Recientemente, bandas organizadas han desarrollado un nuevo “modus operandi” que se ha convertido en un serio y costoso problema para los dos operadores ferroviarios en ese país, Ferromex y Kansas City Southern de Mexico (KCSM).
Anteriormente los ladrones saltaban sobre los contenedores transportados cuando la formación circulaba en zonas de baja velocidad y arrojaban los productos hacia los costados de los vagones.
Ahora sin embargo, para robar las cargas, están causando descarrilamientos deliberados en áreas en las cuales la formación viaja a altas velocidades.
Para lograr esto, usualmente remueven o rompen los rieles, o ponen obstáculos en las vías.

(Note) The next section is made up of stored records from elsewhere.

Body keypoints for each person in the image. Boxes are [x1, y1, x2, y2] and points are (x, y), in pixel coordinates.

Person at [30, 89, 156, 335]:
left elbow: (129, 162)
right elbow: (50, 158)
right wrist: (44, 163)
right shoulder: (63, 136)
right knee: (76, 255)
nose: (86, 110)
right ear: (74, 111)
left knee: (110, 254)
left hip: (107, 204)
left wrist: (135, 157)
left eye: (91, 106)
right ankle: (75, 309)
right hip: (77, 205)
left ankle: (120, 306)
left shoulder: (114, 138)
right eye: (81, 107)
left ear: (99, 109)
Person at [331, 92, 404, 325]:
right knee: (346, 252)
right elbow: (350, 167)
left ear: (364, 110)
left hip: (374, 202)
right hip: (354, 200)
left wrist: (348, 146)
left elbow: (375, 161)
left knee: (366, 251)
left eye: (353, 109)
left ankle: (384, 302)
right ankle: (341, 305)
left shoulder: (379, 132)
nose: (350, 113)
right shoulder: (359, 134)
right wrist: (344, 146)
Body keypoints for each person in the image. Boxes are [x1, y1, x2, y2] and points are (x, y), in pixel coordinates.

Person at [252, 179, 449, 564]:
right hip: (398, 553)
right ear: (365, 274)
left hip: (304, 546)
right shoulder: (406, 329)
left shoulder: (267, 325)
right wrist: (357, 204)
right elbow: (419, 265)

El problema es tan grave, que el gobierno se encuentra en la actualidad planeando mover secciones completas de vías férreas fuera de áreas urbanas y carreteras muy transitadas para así poder minimizar las consecuencias de los frecuentes descarrilamientos.

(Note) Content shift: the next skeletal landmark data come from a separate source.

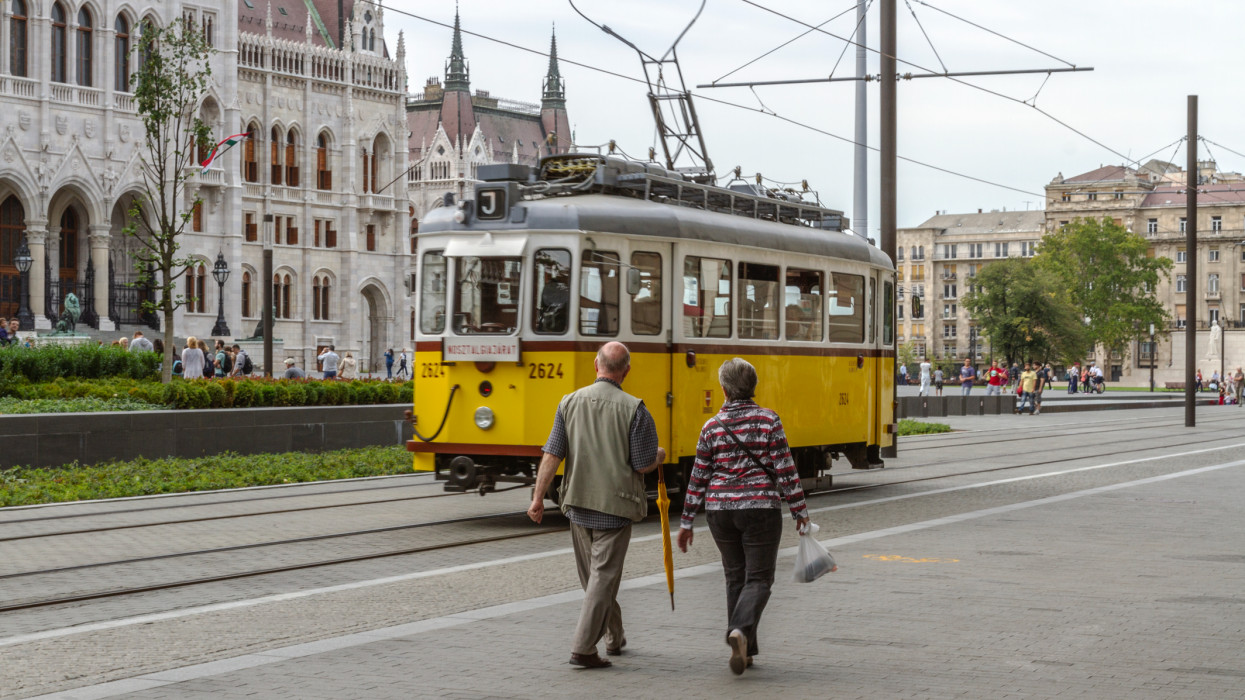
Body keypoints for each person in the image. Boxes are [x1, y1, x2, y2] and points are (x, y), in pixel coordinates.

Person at [527, 342, 664, 670]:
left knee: (595, 581)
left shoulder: (569, 402)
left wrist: (537, 498)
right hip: (616, 507)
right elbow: (643, 463)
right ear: (626, 371)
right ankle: (583, 648)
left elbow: (553, 453)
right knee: (602, 578)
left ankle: (614, 637)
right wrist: (659, 455)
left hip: (577, 502)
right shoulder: (636, 409)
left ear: (595, 365)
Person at [678, 357, 809, 676]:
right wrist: (799, 510)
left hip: (720, 512)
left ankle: (745, 648)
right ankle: (739, 631)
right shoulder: (768, 420)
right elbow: (785, 467)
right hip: (759, 509)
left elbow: (698, 476)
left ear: (723, 389)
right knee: (760, 578)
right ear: (754, 387)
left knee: (735, 576)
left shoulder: (711, 426)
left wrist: (686, 521)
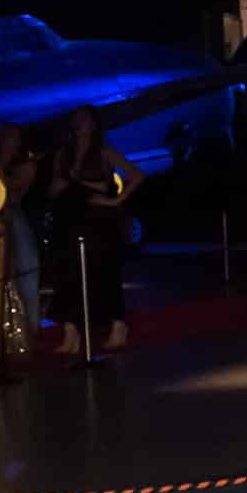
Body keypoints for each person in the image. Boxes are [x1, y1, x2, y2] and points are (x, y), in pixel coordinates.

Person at [47, 105, 141, 354]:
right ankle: (71, 333)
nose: (79, 124)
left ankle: (117, 326)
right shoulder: (62, 155)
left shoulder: (103, 151)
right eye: (76, 120)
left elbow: (135, 175)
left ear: (94, 124)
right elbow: (54, 187)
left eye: (85, 120)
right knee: (68, 275)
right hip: (69, 218)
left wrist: (114, 200)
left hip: (98, 222)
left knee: (104, 272)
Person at [0, 122, 43, 329]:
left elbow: (13, 191)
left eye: (13, 137)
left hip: (14, 216)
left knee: (25, 265)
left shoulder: (26, 165)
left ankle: (30, 320)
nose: (8, 140)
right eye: (5, 136)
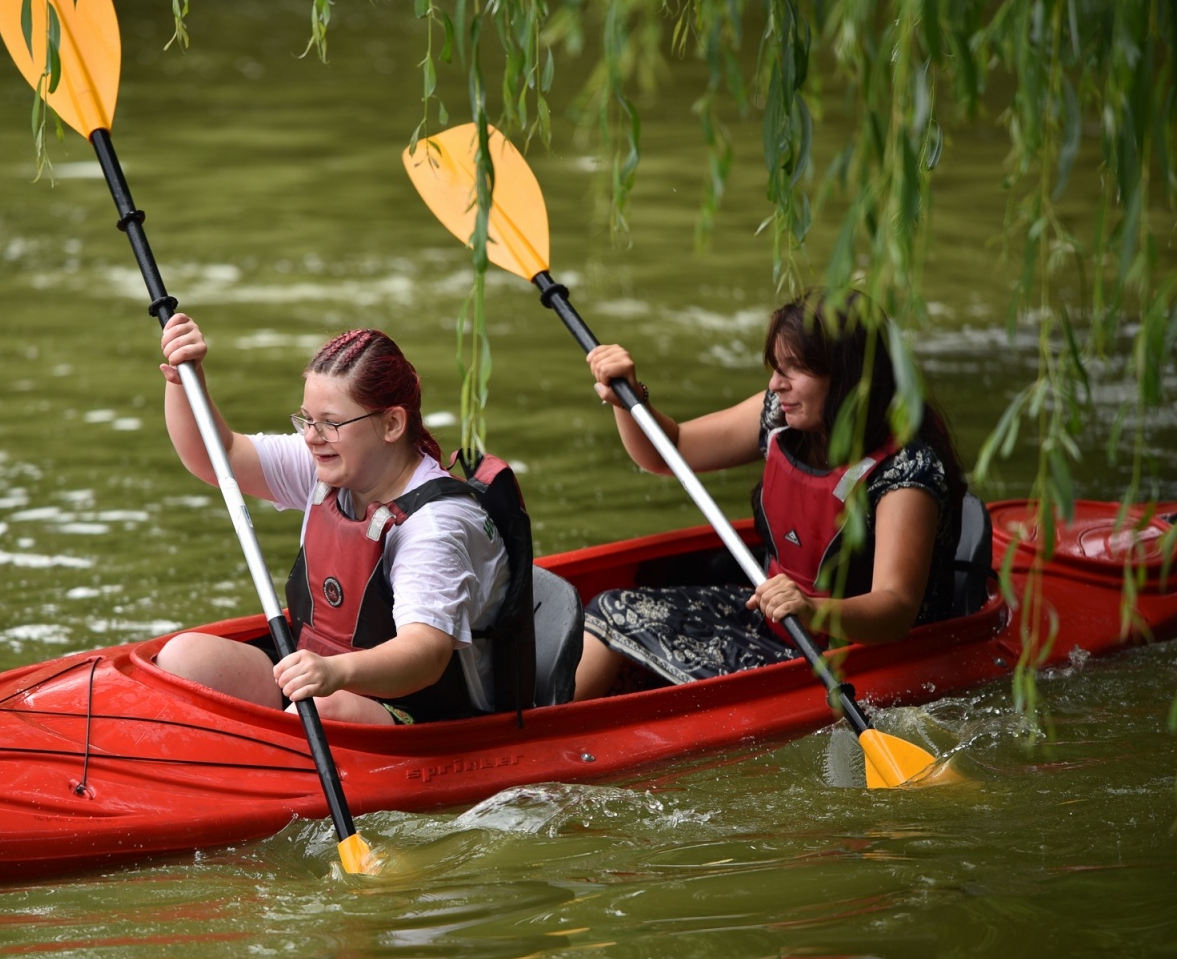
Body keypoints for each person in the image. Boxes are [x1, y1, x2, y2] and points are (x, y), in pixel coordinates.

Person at [574, 289, 967, 701]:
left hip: (848, 655)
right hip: (774, 623)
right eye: (776, 368)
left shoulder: (906, 469)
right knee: (610, 609)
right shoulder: (780, 416)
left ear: (849, 379)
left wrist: (812, 608)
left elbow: (895, 610)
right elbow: (668, 450)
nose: (776, 384)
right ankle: (550, 723)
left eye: (794, 370)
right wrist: (629, 399)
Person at [154, 313, 510, 725]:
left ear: (392, 423)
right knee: (185, 654)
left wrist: (333, 673)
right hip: (320, 676)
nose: (311, 436)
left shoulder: (434, 525)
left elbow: (424, 655)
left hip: (421, 713)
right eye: (306, 419)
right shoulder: (333, 465)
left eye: (330, 423)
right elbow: (220, 459)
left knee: (326, 709)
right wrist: (184, 382)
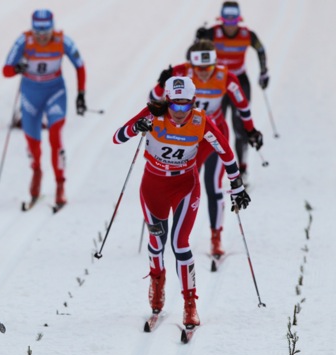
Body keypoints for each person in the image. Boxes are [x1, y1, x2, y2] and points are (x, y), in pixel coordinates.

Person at [112, 77, 250, 328]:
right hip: (153, 187)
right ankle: (157, 282)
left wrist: (237, 185)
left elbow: (226, 152)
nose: (178, 112)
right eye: (174, 106)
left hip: (185, 186)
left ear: (193, 103)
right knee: (156, 243)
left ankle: (190, 304)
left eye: (185, 106)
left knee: (180, 244)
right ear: (167, 102)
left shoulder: (200, 121)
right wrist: (136, 127)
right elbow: (117, 137)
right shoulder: (153, 114)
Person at [150, 39, 263, 258]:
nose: (202, 73)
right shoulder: (180, 73)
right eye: (198, 68)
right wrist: (159, 84)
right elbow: (153, 103)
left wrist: (250, 130)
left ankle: (215, 236)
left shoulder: (226, 77)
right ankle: (168, 233)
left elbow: (242, 106)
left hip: (213, 135)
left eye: (208, 68)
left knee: (213, 185)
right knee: (178, 184)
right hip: (185, 139)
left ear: (215, 64)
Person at [2, 9, 87, 208]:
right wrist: (17, 69)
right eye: (38, 34)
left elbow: (80, 65)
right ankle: (37, 172)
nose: (42, 38)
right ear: (32, 31)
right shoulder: (23, 41)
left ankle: (60, 184)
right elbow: (6, 70)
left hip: (55, 91)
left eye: (46, 34)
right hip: (31, 93)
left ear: (52, 29)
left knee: (55, 135)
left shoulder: (62, 40)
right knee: (32, 140)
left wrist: (81, 94)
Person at [195, 1, 269, 180]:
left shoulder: (247, 34)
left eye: (233, 21)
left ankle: (242, 170)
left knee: (240, 126)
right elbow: (194, 55)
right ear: (221, 20)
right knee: (213, 125)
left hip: (238, 80)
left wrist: (264, 71)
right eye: (226, 22)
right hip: (217, 82)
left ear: (238, 20)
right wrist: (198, 39)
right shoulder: (213, 32)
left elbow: (260, 49)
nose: (230, 26)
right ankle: (206, 168)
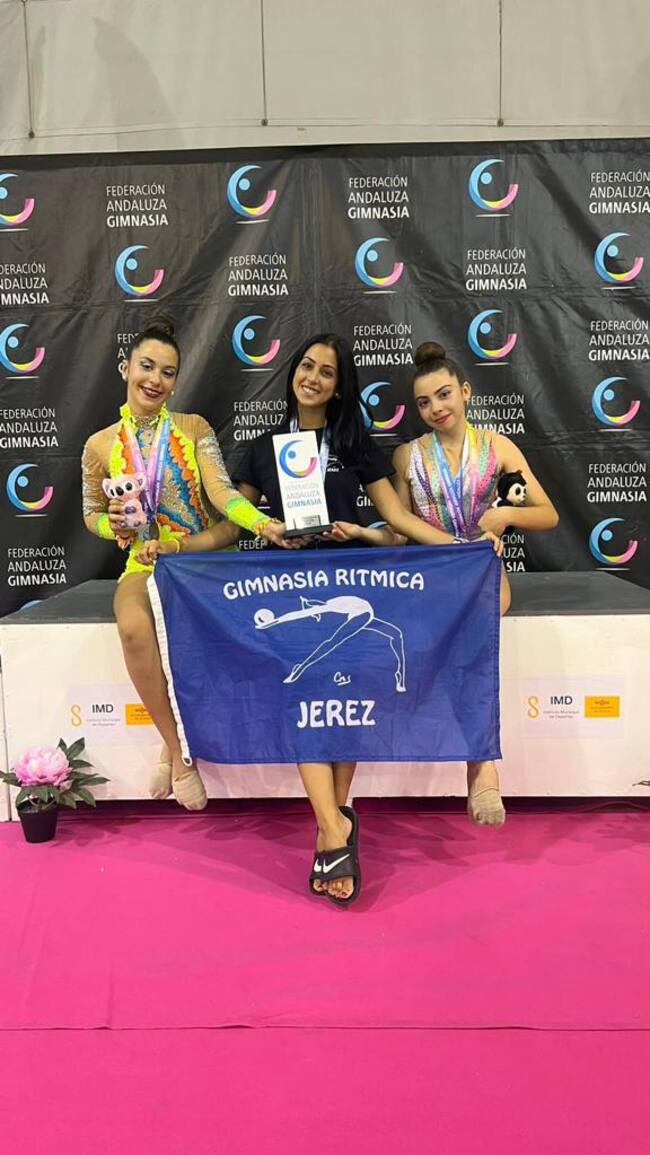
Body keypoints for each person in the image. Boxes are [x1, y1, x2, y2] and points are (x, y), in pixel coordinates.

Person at [142, 332, 503, 906]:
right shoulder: (263, 448)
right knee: (305, 694)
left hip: (354, 580)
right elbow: (233, 524)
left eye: (327, 372)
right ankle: (333, 827)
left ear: (338, 387)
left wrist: (457, 550)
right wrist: (183, 547)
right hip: (290, 584)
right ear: (293, 372)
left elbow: (395, 520)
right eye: (307, 366)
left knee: (347, 694)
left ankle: (331, 826)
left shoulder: (355, 442)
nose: (313, 377)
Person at [81, 316, 289, 811]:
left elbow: (221, 494)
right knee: (133, 625)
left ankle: (172, 751)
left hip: (206, 560)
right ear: (125, 368)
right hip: (146, 561)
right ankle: (179, 751)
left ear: (176, 380)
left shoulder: (193, 428)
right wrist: (114, 524)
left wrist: (262, 524)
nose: (155, 379)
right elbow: (90, 514)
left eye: (168, 372)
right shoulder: (100, 444)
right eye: (147, 366)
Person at [392, 340, 559, 827]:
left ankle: (481, 766)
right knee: (461, 626)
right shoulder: (406, 456)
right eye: (424, 402)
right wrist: (359, 533)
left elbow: (547, 514)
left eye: (444, 395)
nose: (436, 408)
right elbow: (399, 530)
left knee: (473, 619)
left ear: (465, 391)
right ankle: (481, 766)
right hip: (430, 576)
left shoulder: (498, 447)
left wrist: (504, 515)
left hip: (483, 572)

Los cambios y el reemplazo de las vías férreas requerirán una inversión inicial de U$S 335 millones.
El gobierno está planeando hacer cambios durante los próximos tres años en las áreas donde el descarrilamiento intencional de las formaciones está causando las mayores pérdidas económicas. Estas áreas incluyen Zacatecas, Guanajuato (principalmente en Celaya y desde Apaseo hasta Irapuato), Sinaloa, Nayarit, Veracruz y Michoacán.
En esas localidades, productos como autopartes, granos, cereales, polietileno, cemento, ropa, muebles y maderas han sido los principales blancos de las bandas de ladrones en los últimos meses.
El descarrilamiento es el segundo más popular “modus operandi” en la actualidad en Méjico, y se ha convertido en un serio problema que no solo cuesta tiempo y dinero a las empresas afectadas, sino que también causan un grave daño a su reputación, y puede terminar en futuras mayores pérdidas a las empresas operadoras.